Pornography (1982) – 615 jours, 718 albums

Petit retour en arrière, après que je me sois rendu compte que je n’avais pas écouté Pornography de The Cure. C’est désormais chose faite.

The Cure - Pornography

Alors que le groupe m’avait déjà époustouflé avec Seventeen Seconds, ici, il est encore plus saisissant et pénétrant. On sent une certaine maturité de plus, et comme vient ainsi une maîtrise certaine, cela permet une audace de plus, permettant au groupe d’accéder à de nouvelles idées, de nouvelles paysages musicaux, de nouvelles ambiances. Alors que l’autre album débutait par un long morceau, calme et contemplatif, celui-ci nous offre plutôt One Hundred Years.

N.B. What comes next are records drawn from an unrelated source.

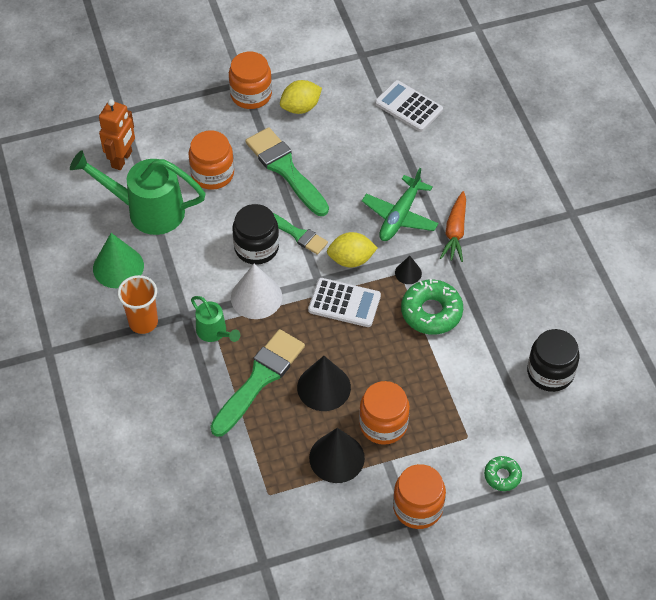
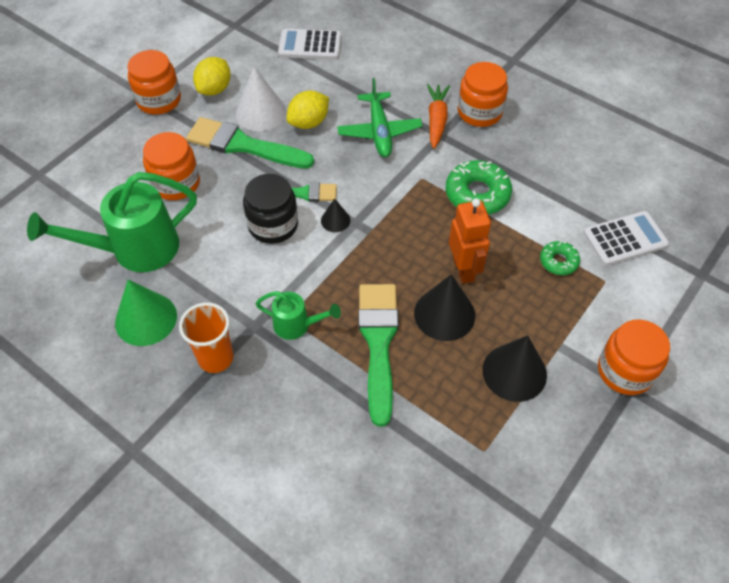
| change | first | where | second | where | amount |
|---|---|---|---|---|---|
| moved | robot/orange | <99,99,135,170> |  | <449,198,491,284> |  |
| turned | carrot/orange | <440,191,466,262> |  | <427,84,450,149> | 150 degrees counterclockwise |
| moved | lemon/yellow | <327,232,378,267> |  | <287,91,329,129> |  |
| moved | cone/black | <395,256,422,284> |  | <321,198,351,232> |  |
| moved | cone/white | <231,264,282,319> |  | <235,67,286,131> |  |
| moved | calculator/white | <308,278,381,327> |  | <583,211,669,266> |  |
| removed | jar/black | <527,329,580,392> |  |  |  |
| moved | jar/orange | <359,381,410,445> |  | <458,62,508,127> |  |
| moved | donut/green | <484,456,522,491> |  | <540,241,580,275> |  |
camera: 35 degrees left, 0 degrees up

Un son complexe et texturé, mais aussi, et surtout, tourmenté, sombre, ténébreux. Avec The Hanging Garden, c’est un son presque pop qui nous accueille. L’ambiance demeure bien ancrée dans le goth rock, mais le rythme est quand même plus insistant, plus présent surtout. On voit que le groupe veut aller plus loin. Avec The Figurehead, on sent un retour aux sources, plus expressif certes, mais allant puiser son énergie aux ténèbres les plus profondes de la psyché humaine.

Dommage que le goth rock se soit évanoui si tôt, alors qu’il contenait une intensité si particulière, et exprimée avec un drame incomparable. Une chose est certaine : suite à ce défi, je ferai quelques recherches de plus sur ce style méconnu.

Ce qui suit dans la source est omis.